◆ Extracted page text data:
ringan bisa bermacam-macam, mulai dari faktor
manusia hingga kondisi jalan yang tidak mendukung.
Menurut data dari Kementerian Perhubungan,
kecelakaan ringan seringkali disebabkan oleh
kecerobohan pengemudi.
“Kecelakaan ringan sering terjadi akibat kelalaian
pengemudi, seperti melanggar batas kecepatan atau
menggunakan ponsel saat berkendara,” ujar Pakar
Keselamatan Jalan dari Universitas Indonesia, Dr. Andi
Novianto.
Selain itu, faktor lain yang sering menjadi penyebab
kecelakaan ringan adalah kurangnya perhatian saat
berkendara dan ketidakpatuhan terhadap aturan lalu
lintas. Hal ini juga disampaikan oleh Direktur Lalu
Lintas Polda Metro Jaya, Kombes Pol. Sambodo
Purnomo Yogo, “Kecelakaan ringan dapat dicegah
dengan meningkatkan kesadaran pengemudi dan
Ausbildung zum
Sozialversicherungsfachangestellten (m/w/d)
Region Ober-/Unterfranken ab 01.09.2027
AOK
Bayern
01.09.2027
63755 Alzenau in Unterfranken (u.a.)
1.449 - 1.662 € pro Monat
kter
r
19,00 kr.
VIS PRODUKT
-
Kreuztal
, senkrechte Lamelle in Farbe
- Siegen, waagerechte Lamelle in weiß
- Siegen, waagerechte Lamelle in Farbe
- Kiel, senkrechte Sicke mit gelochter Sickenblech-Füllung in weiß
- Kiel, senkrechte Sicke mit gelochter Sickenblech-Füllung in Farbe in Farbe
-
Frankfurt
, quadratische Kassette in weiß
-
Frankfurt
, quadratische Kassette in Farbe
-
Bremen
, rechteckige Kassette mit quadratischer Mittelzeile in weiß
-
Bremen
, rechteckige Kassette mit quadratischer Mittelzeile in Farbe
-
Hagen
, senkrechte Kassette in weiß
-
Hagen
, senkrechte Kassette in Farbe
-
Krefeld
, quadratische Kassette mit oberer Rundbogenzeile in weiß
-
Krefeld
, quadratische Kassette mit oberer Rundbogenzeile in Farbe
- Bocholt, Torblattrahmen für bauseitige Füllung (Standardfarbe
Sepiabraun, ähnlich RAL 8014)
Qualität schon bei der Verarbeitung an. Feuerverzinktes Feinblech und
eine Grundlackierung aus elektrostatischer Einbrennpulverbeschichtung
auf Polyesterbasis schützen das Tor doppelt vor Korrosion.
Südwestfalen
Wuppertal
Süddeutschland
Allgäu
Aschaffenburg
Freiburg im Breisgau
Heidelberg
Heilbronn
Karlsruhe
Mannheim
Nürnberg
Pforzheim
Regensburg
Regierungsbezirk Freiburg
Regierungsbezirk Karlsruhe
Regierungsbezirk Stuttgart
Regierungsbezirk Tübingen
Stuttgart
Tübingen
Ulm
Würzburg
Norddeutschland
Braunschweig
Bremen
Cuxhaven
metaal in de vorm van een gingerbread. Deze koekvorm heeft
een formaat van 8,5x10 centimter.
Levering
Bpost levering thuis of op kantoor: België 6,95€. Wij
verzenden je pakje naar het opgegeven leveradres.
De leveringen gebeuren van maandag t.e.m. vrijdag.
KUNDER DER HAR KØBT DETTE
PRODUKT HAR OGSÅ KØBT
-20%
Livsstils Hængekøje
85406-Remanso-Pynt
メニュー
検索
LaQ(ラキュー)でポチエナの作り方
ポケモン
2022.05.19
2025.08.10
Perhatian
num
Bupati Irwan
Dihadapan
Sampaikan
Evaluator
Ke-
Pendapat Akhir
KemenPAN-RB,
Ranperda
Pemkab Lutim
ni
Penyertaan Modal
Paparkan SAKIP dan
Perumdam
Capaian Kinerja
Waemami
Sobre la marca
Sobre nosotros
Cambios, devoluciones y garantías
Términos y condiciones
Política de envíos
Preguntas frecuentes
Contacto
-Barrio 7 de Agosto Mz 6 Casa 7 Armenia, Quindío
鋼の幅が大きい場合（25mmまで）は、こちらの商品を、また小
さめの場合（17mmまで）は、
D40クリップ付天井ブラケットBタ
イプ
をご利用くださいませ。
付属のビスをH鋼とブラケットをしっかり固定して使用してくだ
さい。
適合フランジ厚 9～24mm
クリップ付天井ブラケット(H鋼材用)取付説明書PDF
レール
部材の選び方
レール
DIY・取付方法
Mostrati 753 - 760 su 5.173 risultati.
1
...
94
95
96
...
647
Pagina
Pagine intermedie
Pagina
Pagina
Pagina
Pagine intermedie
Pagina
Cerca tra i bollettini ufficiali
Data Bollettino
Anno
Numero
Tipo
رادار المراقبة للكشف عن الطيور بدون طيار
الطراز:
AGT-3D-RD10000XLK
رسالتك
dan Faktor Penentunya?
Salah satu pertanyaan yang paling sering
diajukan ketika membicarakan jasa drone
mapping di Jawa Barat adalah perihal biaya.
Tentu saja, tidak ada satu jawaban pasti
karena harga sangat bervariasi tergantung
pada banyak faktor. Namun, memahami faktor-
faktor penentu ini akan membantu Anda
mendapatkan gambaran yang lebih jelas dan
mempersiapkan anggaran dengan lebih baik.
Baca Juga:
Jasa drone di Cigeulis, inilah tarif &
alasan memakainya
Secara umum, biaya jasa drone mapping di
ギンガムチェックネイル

◆ Directive: Reproduce the data. Keep it exact.

◆ Result of this exercise:
ringan bisa bermacam-macam, mulai dari faktor
manusia hingga kondisi jalan yang tidak mendukung.
Menurut data dari Kementerian Perhubungan,
kecelakaan ringan seringkali disebabkan oleh
kecerobohan pengemudi.
“Kecelakaan ringan sering terjadi akibat kelalaian
pengemudi, seperti melanggar batas kecepatan atau
menggunakan ponsel saat berkendara,” ujar Pakar
Keselamatan Jalan dari Universitas Indonesia, Dr. Andi
Novianto.
Selain itu, faktor lain yang sering menjadi penyebab
kecelakaan ringan adalah kurangnya perhatian saat
berkendara dan ketidakpatuhan terhadap aturan lalu
lintas. Hal ini juga disampaikan oleh Direktur Lalu
Lintas Polda Metro Jaya, Kombes Pol. Sambodo
Purnomo Yogo, “Kecelakaan ringan dapat dicegah
dengan meningkatkan kesadaran pengemudi dan
Ausbildung zum
Sozialversicherungsfachangestellten (m/w/d)
Region Ober-/Unterfranken ab 01.09.2027
AOK
Bayern
01.09.2027
63755 Alzenau in Unterfranken (u.a.)
1.449 - 1.662 € pro Monat
kter
r
19,00 kr.
VIS PRODUKT
-
Kreuztal
, senkrechte Lamelle in Farbe
- Siegen, waagerechte Lamelle in weiß
- Siegen, waagerechte Lamelle in Farbe
- Kiel, senkrechte Sicke mit gelochter Sickenblech-Füllung in weiß
- Kiel, senkrechte Sicke mit gelochter Sickenblech-Füllung in Farbe in Farbe
-
Frankfurt
, quadratische Kassette in weiß
-
Frankfurt
, quadratische Kassette in Farbe
-
Bremen
, rechteckige Kassette mit quadratischer Mittelzeile in weiß
-
Bremen
, rechteckige Kassette mit quadratischer Mittelzeile in Farbe
-
Hagen
, senkrechte Kassette in weiß
-
Hagen
, senkrechte Kassette in Farbe
-
Krefeld
, quadratische Kassette mit oberer Rundbogenzeile in weiß
-
Krefeld
, quadratische Kassette mit oberer Rundbogenzeile in Farbe
- Bocholt, Torblattrahmen für bauseitige Füllung (Standardfarbe
Sepiabraun, ähnlich RAL 8014)
Qualität schon bei der Verarbeitung an. Feuerverzinktes Feinblech und
eine Grundlackierung aus elektrostatischer Einbrennpulverbeschichtung
auf Polyesterbasis schützen das Tor doppelt vor Korrosion.
Südwestfalen
Wuppertal
Süddeutschland
Allgäu
Aschaffenburg
Freiburg im Breisgau
Heidelberg
Heilbronn
Karlsruhe
Mannheim
Nürnberg
Pforzheim
Regensburg
Regierungsbezirk Freiburg
Regierungsbezirk Karlsruhe
Regierungsbezirk Stuttgart
Regierungsbezirk Tübingen
Stuttgart
Tübingen
Ulm
Würzburg
Norddeutschland
Braunschweig
Bremen
Cuxhaven
metaal in de vorm van een gingerbread. Deze koekvorm heeft
een formaat van 8,5x10 centimter.
Levering
Bpost levering thuis of op kantoor: België 6,95€. Wij
verzenden je pakje naar het opgegeven leveradres.
De leveringen gebeuren van maandag t.e.m. vrijdag.
KUNDER DER HAR KØBT DETTE
PRODUKT HAR OGSÅ KØBT
-20%
Livsstils Hængekøje
85406-Remanso-Pynt
メニュー
検索
LaQ(ラキュー)でポチエナの作り方
ポケモン
2022.05.19
2025.08.10
Perhatian
num
Bupati Irwan
Dihadapan
Sampaikan
Evaluator
Ke-
Pendapat Akhir
KemenPAN-RB,
Ranperda
Pemkab Lutim
ni
Penyertaan Modal
Paparkan SAKIP dan
Perumdam
Capaian Kinerja
Waemami
Sobre la marca
Sobre nosotros
Cambios, devoluciones y garantías
Términos y condiciones
Política de envíos
Preguntas frecuentes
Contacto
-Barrio 7 de Agosto Mz 6 Casa 7 Armenia, Quindío
鋼の幅が大きい場合（25mmまで）は、こちらの商品を、また小
さめの場合（17mmまで）は、
D40クリップ付天井ブラケットBタ
イプ
をご利用くださいませ。
付属のビスをH鋼とブラケットをしっかり固定して使用してくだ
さい。
適合フランジ厚 9～24mm
クリップ付天井ブラケット(H鋼材用)取付説明書PDF
レール
部材の選び方
レール
DIY・取付方法
Mostrati 753 - 760 su 5.173 risultati.
1
...
94
95
96
...
647
Pagina
Pagine intermedie
Pagina
Pagina
Pagina
Pagine intermedie
Pagina
Cerca tra i bollettini ufficiali
Data Bollettino
Anno
Numero
Tipo
رادار المراقبة للكشف عن الطيور بدون طيار
الطراز:
AGT-3D-RD10000XLK
رسالتك
dan Faktor Penentunya?
Salah satu pertanyaan yang paling sering
diajukan ketika membicarakan jasa drone
mapping di Jawa Barat adalah perihal biaya.
Tentu saja, tidak ada satu jawaban pasti
karena harga sangat bervariasi tergantung
pada banyak faktor. Namun, memahami faktor-
faktor penentu ini akan membantu Anda
mendapatkan gambaran yang lebih jelas dan
mempersiapkan anggaran dengan lebih baik.
Baca Juga:
Jasa drone di Cigeulis, inilah tarif &
alasan memakainya
Secara umum, biaya jasa drone mapping di
ギンガムチェックネイル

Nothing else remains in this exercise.